OCHD says masks should be worn in public, indoors
Star Journal Report
The Oneida County Health Department (OCHD) is reporting that over the last few weeks, COVID-19 cases have continued to rise through the state of Wisconsin, including Oneida County. Per the Centers for Disease Control (CDC) COVID data tracker, Oneida County has moved into experiencing substantial community spread.
“In alignment with CDC and Wisconsin Department of Health Services (DHS), to reduce community spread, OCHD is now providing the following mask guidance:
- Everyone, age 2 and older should wear a mask in public indoor settings, even if they have been vaccinated.

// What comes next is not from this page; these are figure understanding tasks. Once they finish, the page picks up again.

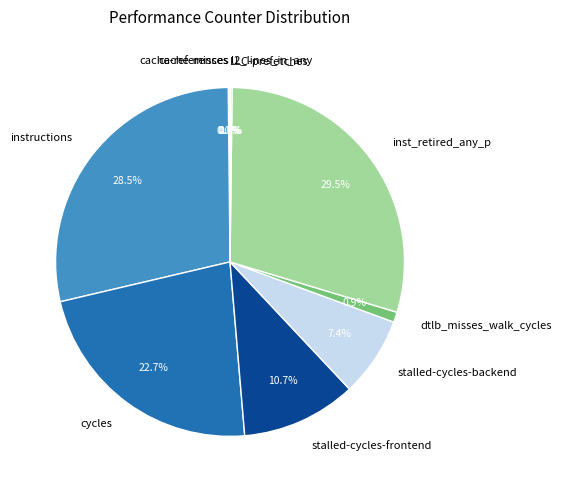

To the nearest percent, what portion does dtlb_misses_walk_cycles represent?

1%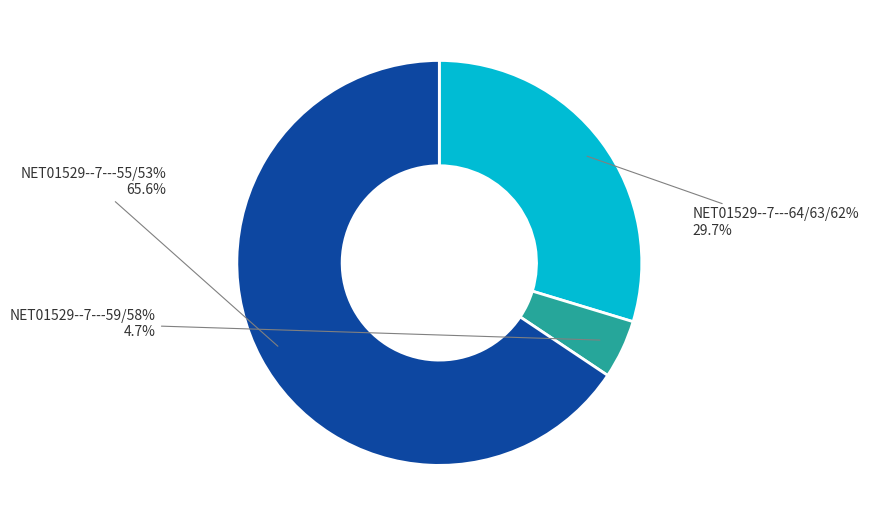

Is it true that NET01529--7---64% is 31% of the pie?

False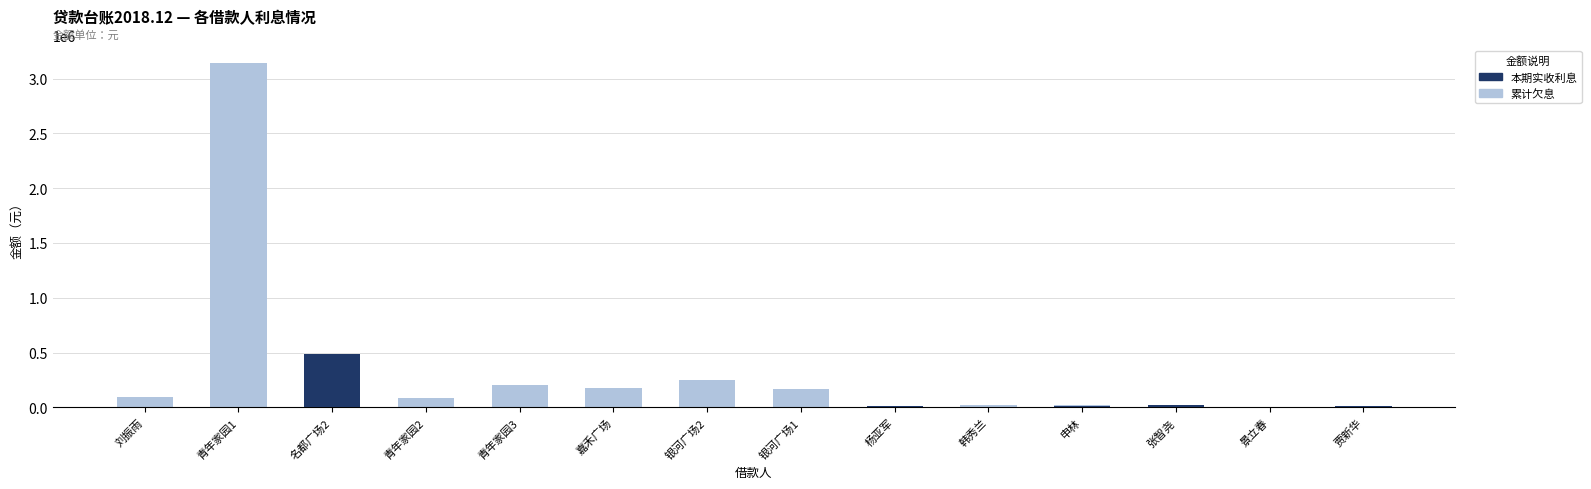

Which series has the largest total across all categories?

累计欠息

- Unvaccinated people age 12 and older should also consider getting vaccinated – this will make a difference.”
Updated guidance from the CDC for people who are identified as a close contact of someone who tests positive for COVID-19 has also been released. It states fully vaccinated people should be tested 3-5 days after exposure, and wear a mask in public indoor settings for 14 days or until they receive a negative test result. Unvaccinated people should be tested 5-7 days after a close contact exposure and quarantine for 14 days after the last day of exposure.
ALSO FROM OCHD:
“With school beginning soon, it is important to be aware that COVID-19 in kids can range from mild to severe illness. Nearly 400 pediatric deaths have been reported since the beginning of the pandemic; COVID-19 is now a top 10 cause of death for adolescents in the United States.
“Wearing a mask and getting vaccinated are the two best preventative measures to slow the spread of COVID-19, including the Delta variant for both adults and children. These measures, along with staying home when sick, keeping distance from others, avoiding crowds and poorly ventilated spaces, and washing your hands will help prevent the spread of this illness.
“The more people who are vaccinated, the better chance we have at stopping the spread of this virus, and preventing new variants from emerging. Vaccination is the best way to protect you, your family, and your community. Go to vaccines.gov to find a COVID-19 vaccine near you.”